Quinhamel, o "ex-libris" da panaria guineense
Os habitantes da pacata vila de Quinhamel, interior norte a 25 quilómetros da capital guineense e símbolo das ostras, tiveram hoje um dia que tarde ou nunca vão esquecer: abriu um centro artesanal de tecelagem de panos.
O secular ofício de tecelagem de panos está para os habitantes de Quinhamel como o fabrico de queijo está para os açorianos. Ofício reservado aos homens e rapazes da etnia papel, todos, ou quase todos, na zona da região de Biombo fazem desse trabalho o seu ganha-pão.
O problema, como reconheceram à Agência Lusa os tecelões Paulo Djú e Ndaus Té, é que toda a tecelagem que faziam até aqui se resumia à venda em pequenas remessas para o Senegal ou a alguns turistas que visitam a Guiné-Bissau.
Mariana Ferreira, cidadã romena casada com um guineense e a viver na Guiné-Bissau vai para mais de 20 anos, é a grande obreira da provável mudança de vida dos habitantes de Quinhamel.
Insistente, Mariana, formada em Belas Artes pela Universidade de Bucareste, deitou mãos à obra, batendo portas, pedindo apoios para transformar o ofício secular de subsistência dos de Quinhamel para produzir "arte vendível no mercado justo".
Na busca de financiamento para a construção de raiz da fábrica de tecelagem hoje baptizada pelo primeiro-ministro guineense, Carlos Gomes Júnior, com o nome "Artissal", Mariana disse à Lusa ter recebido "muitas negas e algumas reticências".
"Ninguém acreditava na viabilidade de um projecto dessa natureza", lembrou, sublinhando logo que a única instituição internacional que lhe quis dar "ouvidos e apoios concretos" foi a cooperação portuguesa.
Sensibilizado pelos insistentes pedidos da Mariana, sobretudo pela argumentação apresentada para justificar a razão de ser do projecto, combate à pobreza e ao desemprego na Guiné-Bissau, o Ministério da Solidariedade Social português, através da Direcção- Geral de Cooperação, e tendo Lucília Figueira a liderar as acções, decidiu avançar com parte da verba cujo valor a empresária se recusa a adiantar.
"Não lhe vou dizer quanto é que recebi da Cooperação portuguesa mas digo-lhe apenas que gastámos 11 mil euros para a construção de raiz deste centro de tecelagem.
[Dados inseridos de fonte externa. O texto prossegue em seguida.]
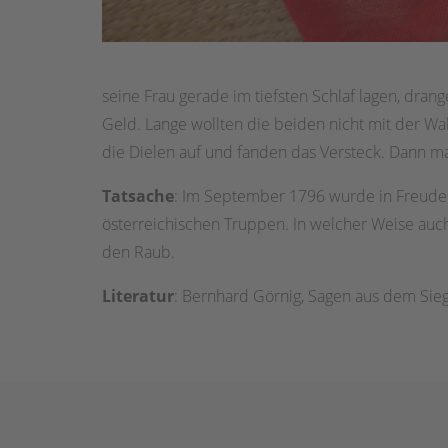
seine Frau gerade im tiefsten Schlaf lagen, dran
Geld. Lange wollten die beiden nicht mit der Wah
die Dielen auf und fanden das Versteck. Dann m
Tatsache
: Im September 1796 wurde in Freudenb
österreichischen Truppen. In welcher Weise auc
den Raub.
Literatur
: Bernhard Görnig, Sagen aus dem Sieg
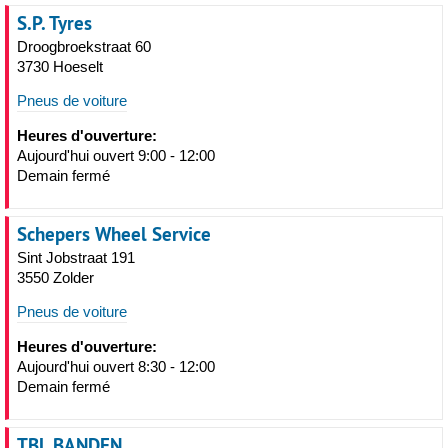
S.P. Tyres
Droogbroekstraat 60
3730 Hoeselt
Pneus de voiture
Heures d'ouverture:
Aujourd'hui ouvert 9:00 - 12:00
Demain fermé
Schepers Wheel Service
Sint Jobstraat 191
3550 Zolder
Pneus de voiture
Heures d'ouverture:
Aujourd'hui ouvert 8:30 - 12:00
Demain fermé
TBL BANDEN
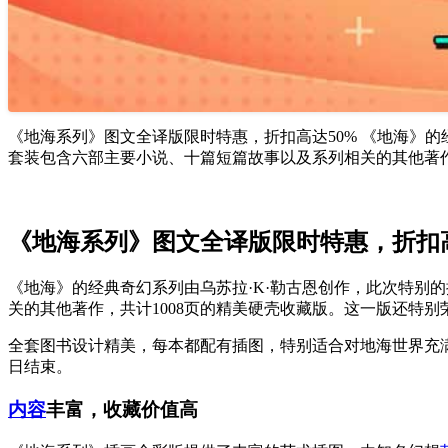
《地海系列》图文全译版限时特惠，折扣高达50% 《地海》的
套装包含六部主要小说、十篇短篇故事以及系列相关的其他著作，
《地海系列》图文全译版限时特惠，折扣高
《地海》的经典奇幻系列由乌苏拉·K·勒古恩创作，此次特别
关的其他著作，共计1008页的精美硬壳收藏版。这一版还特别
全套图书设计精美，每本都配有插图，特别适合对地海世界充满兴趣
日结束。
内容
丰富，收藏价值高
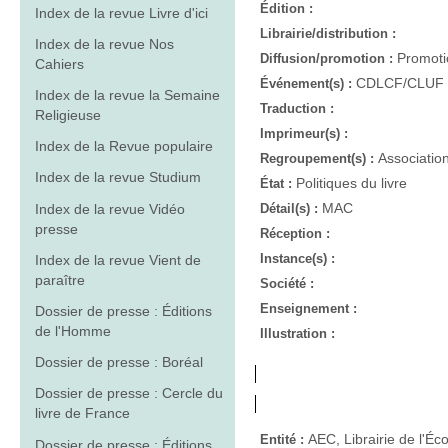
Édition :
Index de la revue Livre d'ici
Librairie/distribution :
Index de la revue Nos
Promotio
Diffusion/promotion :
Cahiers
CDLCF/CLUF
Événement(s) :
Index de la revue la Semaine
Traduction :
Religieuse
Imprimeur(s) :
Index de la Revue populaire
Associatio
Regroupement(s) :
Index de la revue Studium
Politiques du livre
État :
MAC
Index de la revue Vidéo
Détail(s) :
presse
Réception :
Instance(s) :
Index de la revue Vient de
paraître
Société :
Enseignement :
Dossier de presse : Éditions
de l'Homme
Illustration :
Dossier de presse : Boréal
Dossier de presse : Cercle du
livre de France
AEC, Librairie de l'Éc
Entité :
Dossier de presse : Éditions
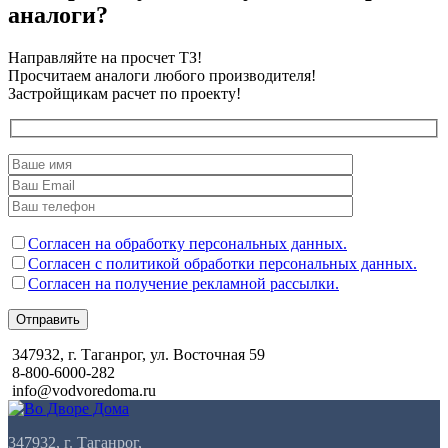
аналоги?
Направляйте на просчет ТЗ!
Просчитаем аналоги любого производителя!
Застройщикам расчет по проекту!
Согласен на обработку персональных данных.
Согласен с политикой обработки персональных данных.
Согласен на получение рекламной рассылки.
Отправить
347932, г. Таганрог, ул. Восточная 59
8-800-6000-282
info@vodvoredoma.ru
347932, г. Таганрог,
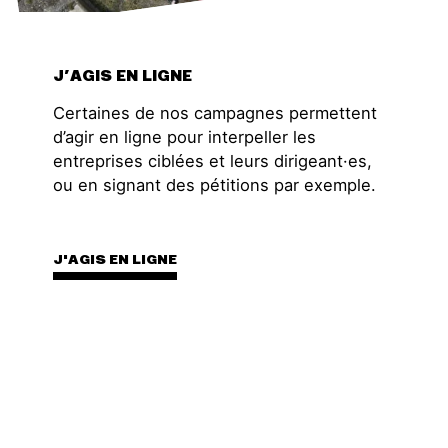
J’AGIS EN LIGNE
Certaines de nos campagnes permettent
d’agir en ligne pour interpeller les
entreprises ciblées et leurs dirigeant·es,
ou en signant des pétitions par exemple.
J'AGIS EN LIGNE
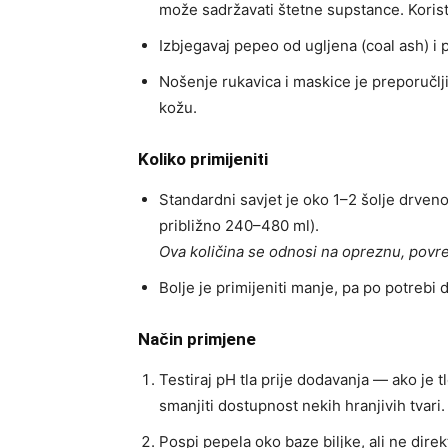
može sadržavati štetne supstance. Korist
Izbjegavaj pepeo od ugljena (coal ash) i
Nošenje rukavica i maskice je preporučlji
kožu.
Koliko primijeniti
Standardni savjet je oko 1–2 šolje drvenog
približno 240–480 ml).
Ova količina se odnosi na opreznu, povr
Bolje je primijeniti manje, pa po potrebi
Način primjene
Testiraj pH tla prije dodavanja — ako je
smanjiti dostupnost nekih hranjivih tvari.
Pospi pepela oko baze biljke, ali ne dire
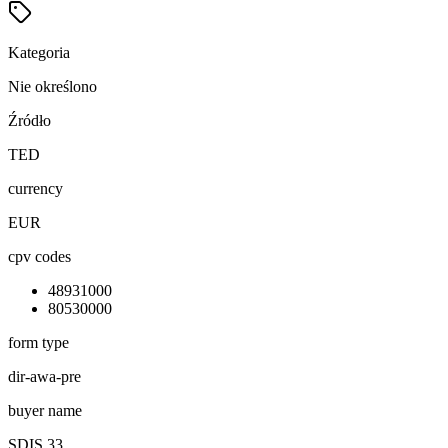
Kategoria
Nie określono
Źródło
TED
currency
EUR
cpv codes
48931000
80530000
form type
dir-awa-pre
buyer name
SDIS 33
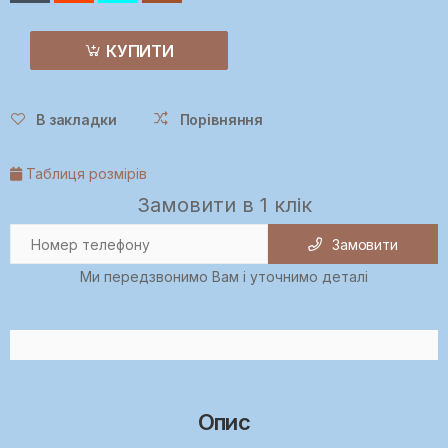
КУПИТИ
В закладки
Порівняння
Таблиця розмірів
Замовити в 1 клік
Замовити
Ми передзвонимо Вам і уточнимо деталі
Опис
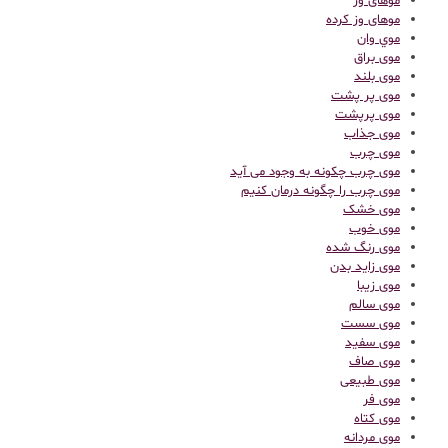
موهای وز
موهای وز کرده
موي وان
موی براق
موی بلند
موی پر پشت
موی پرپشت
موی جذاب
موی چرب
موی چرب چکونه به وجود می آید
موی چرب را چگونه درمان کنیم
موی خشک
موی خوب
موی رنگ شده
موی زاید بدن
موی زیبا
موی سالم
موی سست
موی سفید
موی صاف
موی طبیعی
موی فر
موی کتاه
موی مردانه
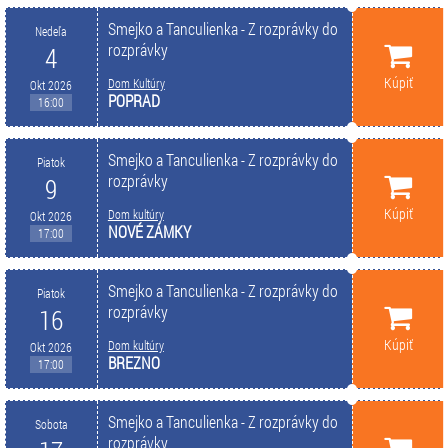
Smejko a Tanculienka - Z rozprávky do
Nedeľa
rozprávky
4
Kúpiť
Dom Kultúry
Okt 2026
POPRAD
16:00
Smejko a Tanculienka - Z rozprávky do
Piatok
rozprávky
9
Kúpiť
Dom kultúry
Okt 2026
NOVÉ ZÁMKY
17:00
Smejko a Tanculienka - Z rozprávky do
Piatok
rozprávky
16
Kúpiť
Dom kultúry
Okt 2026
BREZNO
17:00
Smejko a Tanculienka - Z rozprávky do
Sobota
rozprávky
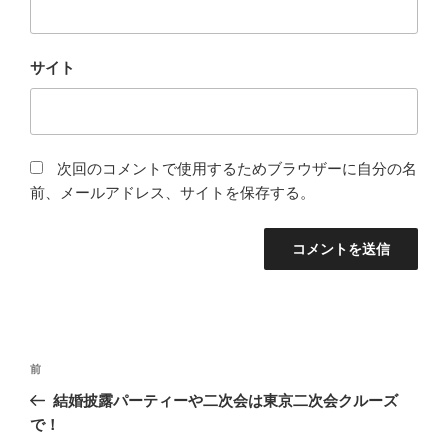
サイト
次回のコメントで使用するためブラウザーに自分の名
前、メールアドレス、サイトを保存する。
投
前
前
稿
の
結婚披露パーティーや二次会は東京二次会クルーズ
ナ
投
で！
ビ
稿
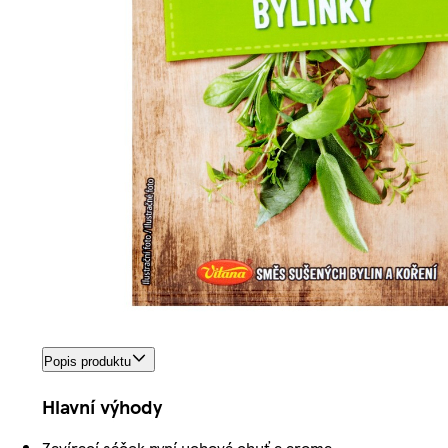
Popis produktu
Hlavní výhody
Zavírací sáček nyní uchová chuť a aroma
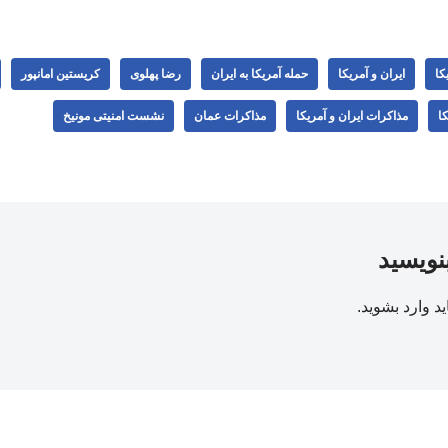
کا
ایران و آمریکا
حمله آمریکا به ایران
رضا پهلوی
کریستین امانپور
ا
مذاکرات ایران و آمریکا
مذاکرات عمان
نشست امنیتی مونیخ
بنویسید
ید
وارد بشوید
.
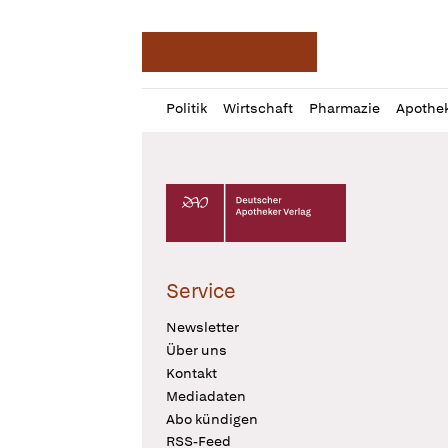
Deutsche Apotheker Ze
Profil
Daz
Politik
Wirtschaft
Pharmazie
Apothe
öffnen
Pur
Abo
öffnen
Deutscher Apotheker Verlag Logo
Service
Newsletter
Über uns
Kontakt
Mediadaten
Abo kündigen
RSS-Feed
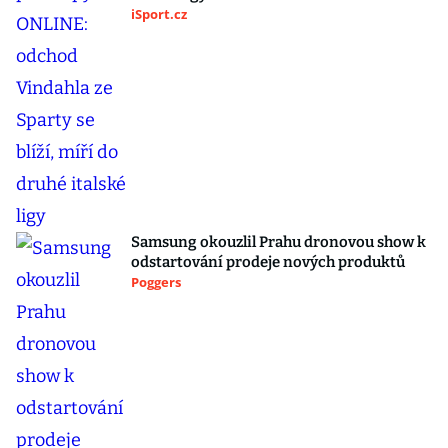
iSport.cz
Samsung okouzlil Prahu dronovou show k
odstartování prodeje nových produktů
Poggers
Não interessa o valor, mas sim o gesto", disse Mariana.
Como sublinhou, "apenas uma forma de retribuir a atenção da Cooperação portuguesa", Mariana convidou a directora dos Serviços de Cooperação do Ministério da Solidariedade Social português a ser "a madrinha" do "Artissal", dando-lhe "a honra" de inaugurar formalmente a fábrica, mesmo na presença do primeiro-ministro e da "primeira-dama" da Guiné-Bissau.
No seu discurso, carregado de alguma emoção, Mariana Ferreira sublinhou ser esta o dia mais feliz da sua vida, isto porque, afirmou vai ajudar a mudar a vida dos habitantes da zona de Quinhamel e, ao mesmo tempo, combater a pobreza, quase endémica naquela zona da Guiné- Bissau.
Numa primeira fase, a "Artissal" dará emprego directo a 21 pessoas, 16 rapazes e cinco mulheres, havendo a possibilidade de a fábrica vir a ser ampliada.
Por seu turno, e em nome do Ministério português da Solidariedade Social, Lucília Figueira, com um pano da nova fábrica à cintura, frisou que a Cooperação portuguesa se sente "feliz pelo gesto", embora tenha disponibilizado poucos fundos para o apoio ao projecto.
Também visivelmente contente, o primeiro-ministro guineense disse aos jornalistas que agradece "de fundo do coração" o "gesto" de Portugal para com a Guiné-Bissau, sublinhando que a fábrica hoje inaugurada vai contribuir para o combate ao desemprego na região e consequentemente aliviar o governo.
Mas a alegria de Carlos Gomes Júnior não ficou por aqui, já que, como o próprio frisou, os panos que vão sair da "Artissal" serão uma espécie de "cartão de visita" da nova imagem da Guiné-Bissau.
"Sabemos que todo o mundo aprecia a qualidade dos panos da Guiné-Bissau. É mais um cartão de visita do nosso país além fronteiras", acrescentou o chefe do governo guineense.